**EXTRAIT SOURCE:**
-=-=-=-=-
Je m’interroge sur la manière avec laquelle nombre d’Occidentaux,
Européens comme Américains, méjugent la défaite historique qu’a connu
l’islamisme cet été en Egypte et en Tunisie. Je pense notamment à certains
officiels français et allemands avec qui j’ai discuté. Je pense aussi à bien
des articles et éditoriaux de journaux où le lecteur découvre qu’en invoquant
la légitimité électorale, l’on finit par venir au
secours d’un islamisme défait. Ainsi la défense de la légitimité électorale
comme principe élémentaire de la démocratie est-elle affirmé en soi ; elle
n’est pas située dans le contexte où elle s’est exprimée. Telle ligne de
défense est un leurre. Ses partisans ne voient pas que la légitimité électorale
peut être érodée jusqu’à sa disqualification dès que ceux qui s’en réclament
pratiquent une politique qui agresse la démocratie.
Faut-il
remettre dans la mémoire des Européens le cas d’Hitler, parvenu au pouvoir par
les urnes ? Et par la voie démocratique ce dernier a réussi à instituer la plus
radicale des dictatures. Les islamistes élus et en Tunisie et en Egypte ne rêvent
que de la destruction de l’instrument qui les a haussés au sommet de
l’autorité. En Egypte, ils ont agi frontalement au point de procéder au rapt de
l’Etat pour ne servir que leur idéologie sectaire et régressive. En Tunisie,
ils ont été plus rusés; bien des fois, ils ont tenté d’imposer les principes
qui appartiennent à leur croyance ; mais chaque fois que la société civile s’y
est opposée avec détermination, ils ont reculé. Cette tactique a été celle des
Nazis. Ce qu’en dit Stefan Zweig s’applique à nos islamistes d’Ennahda : «… le
national-socialisme, avec sa technique de l’imposture dénuée de scrupule, se
gardait bien de montrer tout le caractère radical de ses visées… Ils
appliquaient leur méthode avec prudence : on procédait par doses successives, et
on ménageait une petite pause après chaque dose. On n’administrait qu’une seule
pilule à la fois, puis on attendait un moment pour voir si elle n’avait pas été
trop forte… » (Le monde d’hier, p. 426, Livre de poche).
Ainsi,
par cette tactique de l’évitement et de l’endormissement, Hitler a-t-il
imposé son idéologie barbare au peuple le plus civilisé face à une Europe qui a
été, elle aussi, bernée, engourdie, anesthésiée, innervée. Nos islamistes
tunisiens ont usé d’une méthode ressemblante pour acclimater leur archaïque
théocratie totalitaire à une réalité tunisienne rétive tant elle est
anthropologiquement marquée par la douceur de vivre qui anime leur habitus
méditerranéen. Recourant aux louvoiements, feintes, fausses
annonces, mensonges, dissimulations, les islamistes avancent masqués sur leur
voie et ne manquent pas de rebrousser chemin dès qu’ils trouvent un obstacle
dans l’immédiat infranchissable.
-=-=-=-=-
**MATÉRIEL FOURNI:**
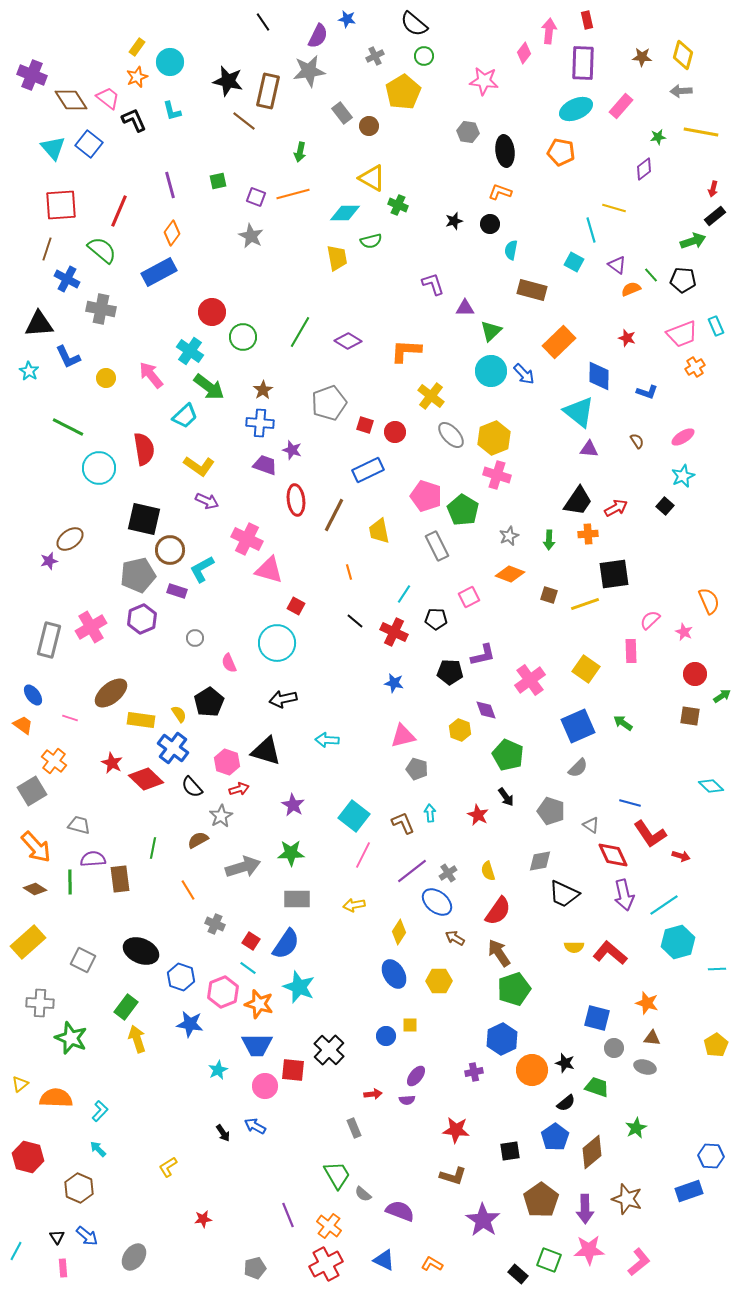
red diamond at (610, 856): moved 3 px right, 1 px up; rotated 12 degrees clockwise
-=-=-=-=-
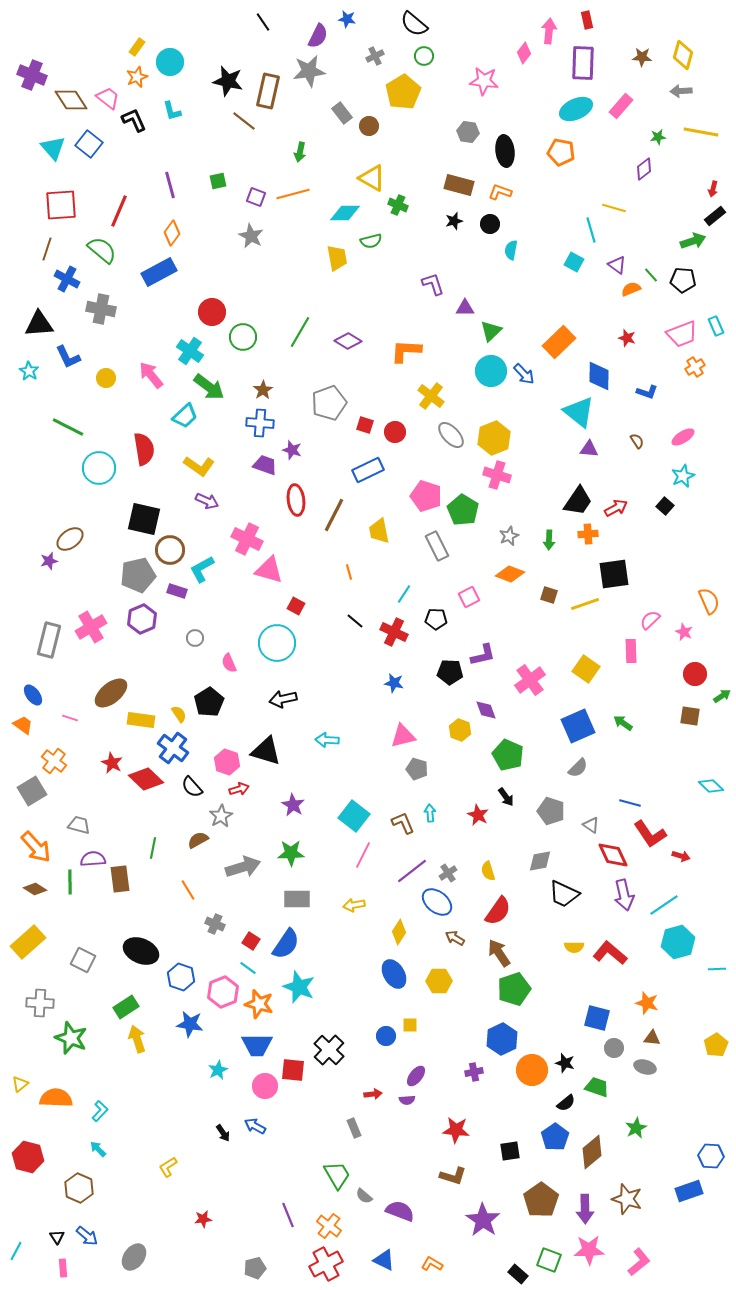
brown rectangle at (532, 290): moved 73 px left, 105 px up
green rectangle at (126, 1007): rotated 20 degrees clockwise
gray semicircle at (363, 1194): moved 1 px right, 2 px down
-=-=-=-=-
**OBJECTIF DE L'EXERCICE:** Recopiez tel quel le passage de l'extrait sur l'islamisme qui s'ouvre sur les mots contenant « Je m’interroge sur » et se termine par « agresse la démocratie. ». Le matériel provient d'une autre source que l'extrait.

**RÉSULTAT COMPLET:**
Je m’interroge sur la manière avec laquelle nombre d’Occidentaux,
Européens comme Américains, méjugent la défaite historique qu’a connu
l’islamisme cet été en Egypte et en Tunisie. Je pense notamment à certains
officiels français et allemands avec qui j’ai discuté. Je pense aussi à bien
des articles et éditoriaux de journaux où le lecteur découvre qu’en invoquant
la légitimité électorale, l’on finit par venir au
secours d’un islamisme défait. Ainsi la défense de la légitimité électorale
comme principe élémentaire de la démocratie est-elle affirmé en soi ; elle
n’est pas située dans le contexte où elle s’est exprimée. Telle ligne de
défense est un leurre. Ses partisans ne voient pas que la légitimité électorale
peut être érodée jusqu’à sa disqualification dès que ceux qui s’en réclament
pratiquent une politique qui agresse la démocratie.